====== EXERCISE PASSAGE

Correlating space object detections

Beam park radar observations are commonly used to determine how much space debris is out there. One points the radar in one direction, and measures for 24 hours. Each space object observation is recorded, and thus one obtains a statistical sample of the debris in space.

I've been working on a new beam park observation, and improving the coherent integration length that can be achieved. After writing some C and CUDA code, I've got a fairly fast range-velocity-acceleration matched filter. I also now have a good clustering algorithm, which groups together individual detections. The last step is now to determine which objects are in the NORAD catalog and which are not. Most of the large objects are in the catalog, and their characteristics are relatively well known. Anything not in the catalog is likely to be space debris.

Either way, by removing all NORAD catalog objects from a beam park observation, one gets a better idea of what is the size distribution of small space debris. Even large objects can be detected as low signal to noise ratio targets. Large objects are far more likely to be detected in a side lobe of the radar beam, and they tend to dominate a beam park observation.

I've been working on the correlation algorithm, and it seems to work now. I require both the range and Doppler residuals to be very small. This seems to do the trick. It is far from perfect, but this allows us to remove all known objects from the beam park measurement, and continue with getting a better size distribution of small objects.

While we can correlate objects within our beam park measurement with the NORAD catalog, we cannot measure the orbital elements of objects not within the catalog. We only have a measurement of range and range-rate, which is not sufficient to determine orbital elements for the uncatalogued objects. However, if we use a well calibrated position for the radar location, we could potentially improve the orbital elements for known objects. We get about 2700 correlated range and range rate detections per day of observation!

Signal to noise ratio as a function to range and time, and annotations of all NORAD objects passing the beam less than 25 degrees off axis. Correlated detections are marked with red, and uncorrelated (objects not in the catalog) are marked with green. Because objects can be detected so far off axis, a large fraction of the beam park observations are actually NORAD cataloged objects larger than 10 cm. 

The same figure, but without annotations. 


One of the first things I discovered, is that the two low altitude clusters in my beam park measurement are flocks of CubeSats launched in 2017. I first thought that these might be new fragmentation events, but they are not -- unless you classify launching of hundreds of Cubesats as a fragmentation event. I'll probably write more about this later.

Flocks of CubeSats in the beampark observation marked with circles.

============
====== RECORDED DATA

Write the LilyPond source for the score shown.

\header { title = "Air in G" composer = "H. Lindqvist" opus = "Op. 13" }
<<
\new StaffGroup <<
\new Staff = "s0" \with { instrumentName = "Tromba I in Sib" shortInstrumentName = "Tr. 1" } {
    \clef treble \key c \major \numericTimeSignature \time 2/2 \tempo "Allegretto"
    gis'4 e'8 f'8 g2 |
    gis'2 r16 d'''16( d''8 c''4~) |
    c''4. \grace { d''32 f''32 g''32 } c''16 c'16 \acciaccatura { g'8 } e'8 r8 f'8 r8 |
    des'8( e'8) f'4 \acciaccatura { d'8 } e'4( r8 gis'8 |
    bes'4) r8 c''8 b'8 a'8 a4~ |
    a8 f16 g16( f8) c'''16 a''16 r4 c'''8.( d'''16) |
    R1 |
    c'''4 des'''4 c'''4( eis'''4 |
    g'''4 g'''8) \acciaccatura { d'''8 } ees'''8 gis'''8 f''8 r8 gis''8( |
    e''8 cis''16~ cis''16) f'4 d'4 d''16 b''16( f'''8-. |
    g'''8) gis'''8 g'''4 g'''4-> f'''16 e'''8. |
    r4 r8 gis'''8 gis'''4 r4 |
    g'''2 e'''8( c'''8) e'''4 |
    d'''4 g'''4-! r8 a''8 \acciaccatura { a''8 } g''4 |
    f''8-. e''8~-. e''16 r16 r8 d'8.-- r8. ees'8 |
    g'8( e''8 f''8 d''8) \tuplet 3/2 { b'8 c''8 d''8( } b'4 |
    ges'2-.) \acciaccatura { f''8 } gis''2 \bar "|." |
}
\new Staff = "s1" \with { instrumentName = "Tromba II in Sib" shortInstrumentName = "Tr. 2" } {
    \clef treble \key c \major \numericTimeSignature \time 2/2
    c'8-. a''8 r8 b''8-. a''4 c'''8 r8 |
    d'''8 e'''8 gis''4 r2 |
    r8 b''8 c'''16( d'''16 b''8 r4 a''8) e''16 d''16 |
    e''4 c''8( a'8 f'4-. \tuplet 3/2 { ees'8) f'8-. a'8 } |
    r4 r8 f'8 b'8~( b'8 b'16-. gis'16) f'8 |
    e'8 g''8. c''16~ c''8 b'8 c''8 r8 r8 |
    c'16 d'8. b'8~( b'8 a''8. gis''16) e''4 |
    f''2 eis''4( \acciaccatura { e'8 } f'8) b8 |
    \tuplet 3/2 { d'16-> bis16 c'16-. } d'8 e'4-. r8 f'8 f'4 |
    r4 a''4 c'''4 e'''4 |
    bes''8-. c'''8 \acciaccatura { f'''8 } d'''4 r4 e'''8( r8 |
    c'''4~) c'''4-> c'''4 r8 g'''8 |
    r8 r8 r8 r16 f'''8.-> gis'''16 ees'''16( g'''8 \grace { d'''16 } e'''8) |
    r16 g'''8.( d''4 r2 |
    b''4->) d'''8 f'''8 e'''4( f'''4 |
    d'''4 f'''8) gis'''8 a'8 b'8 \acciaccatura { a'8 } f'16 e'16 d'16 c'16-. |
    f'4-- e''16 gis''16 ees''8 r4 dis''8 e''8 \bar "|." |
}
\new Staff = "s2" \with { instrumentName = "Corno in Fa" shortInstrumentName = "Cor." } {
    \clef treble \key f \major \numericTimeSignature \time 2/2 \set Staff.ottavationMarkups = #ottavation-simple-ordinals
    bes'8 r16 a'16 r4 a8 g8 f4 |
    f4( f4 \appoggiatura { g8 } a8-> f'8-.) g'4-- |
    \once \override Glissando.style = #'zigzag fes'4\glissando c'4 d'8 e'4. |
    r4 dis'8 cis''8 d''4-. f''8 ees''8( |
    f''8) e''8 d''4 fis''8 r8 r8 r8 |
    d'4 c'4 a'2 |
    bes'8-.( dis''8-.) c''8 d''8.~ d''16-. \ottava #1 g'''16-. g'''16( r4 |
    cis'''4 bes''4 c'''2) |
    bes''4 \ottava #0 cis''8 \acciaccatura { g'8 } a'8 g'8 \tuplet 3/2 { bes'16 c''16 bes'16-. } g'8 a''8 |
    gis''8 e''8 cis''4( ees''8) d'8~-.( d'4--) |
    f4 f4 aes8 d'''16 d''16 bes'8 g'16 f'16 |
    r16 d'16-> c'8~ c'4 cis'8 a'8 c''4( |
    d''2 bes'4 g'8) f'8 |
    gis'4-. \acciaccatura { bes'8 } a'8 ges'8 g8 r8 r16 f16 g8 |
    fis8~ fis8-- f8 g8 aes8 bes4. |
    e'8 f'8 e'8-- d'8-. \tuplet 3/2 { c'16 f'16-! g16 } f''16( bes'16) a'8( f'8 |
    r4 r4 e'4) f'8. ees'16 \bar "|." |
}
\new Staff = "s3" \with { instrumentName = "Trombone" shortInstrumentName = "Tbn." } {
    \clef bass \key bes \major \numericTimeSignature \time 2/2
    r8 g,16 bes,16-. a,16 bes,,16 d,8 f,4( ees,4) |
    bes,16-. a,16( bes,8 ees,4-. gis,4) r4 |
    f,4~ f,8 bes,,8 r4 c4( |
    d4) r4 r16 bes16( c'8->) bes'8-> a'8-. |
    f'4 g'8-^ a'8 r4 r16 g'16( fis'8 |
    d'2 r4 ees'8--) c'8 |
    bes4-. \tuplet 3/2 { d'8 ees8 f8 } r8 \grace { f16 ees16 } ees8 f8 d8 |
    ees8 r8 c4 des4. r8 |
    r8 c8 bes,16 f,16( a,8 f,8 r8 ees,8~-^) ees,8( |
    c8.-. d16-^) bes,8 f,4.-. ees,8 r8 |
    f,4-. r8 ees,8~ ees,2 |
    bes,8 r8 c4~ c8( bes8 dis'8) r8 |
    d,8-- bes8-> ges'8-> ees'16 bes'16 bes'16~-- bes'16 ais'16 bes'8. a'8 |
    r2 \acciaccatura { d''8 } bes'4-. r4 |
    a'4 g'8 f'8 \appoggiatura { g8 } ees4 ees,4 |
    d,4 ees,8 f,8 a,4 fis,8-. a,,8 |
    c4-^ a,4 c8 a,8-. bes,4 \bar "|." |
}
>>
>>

============

> PROBLEM DETAILS:
From the beam park radar text above, print the passage between "Signal to noise ratio as" and "about this later.", inclusive.

> RESULT:
Signal to noise ratio as a function to range and time, and annotations of all NORAD objects passing the beam less than 25 degrees off axis. Correlated detections are marked with red, and uncorrelated (objects not in the catalog) are marked with green. Because objects can be detected so far off axis, a large fraction of the beam park observations are actually NORAD cataloged objects larger than 10 cm. 

The same figure, but without annotations. 


One of the first things I discovered, is that the two low altitude clusters in my beam park measurement are flocks of CubeSats launched in 2017. I first thought that these might be new fragmentation events, but they are not -- unless you classify launching of hundreds of Cubesats as a fragmentation event. I'll probably write more about this later.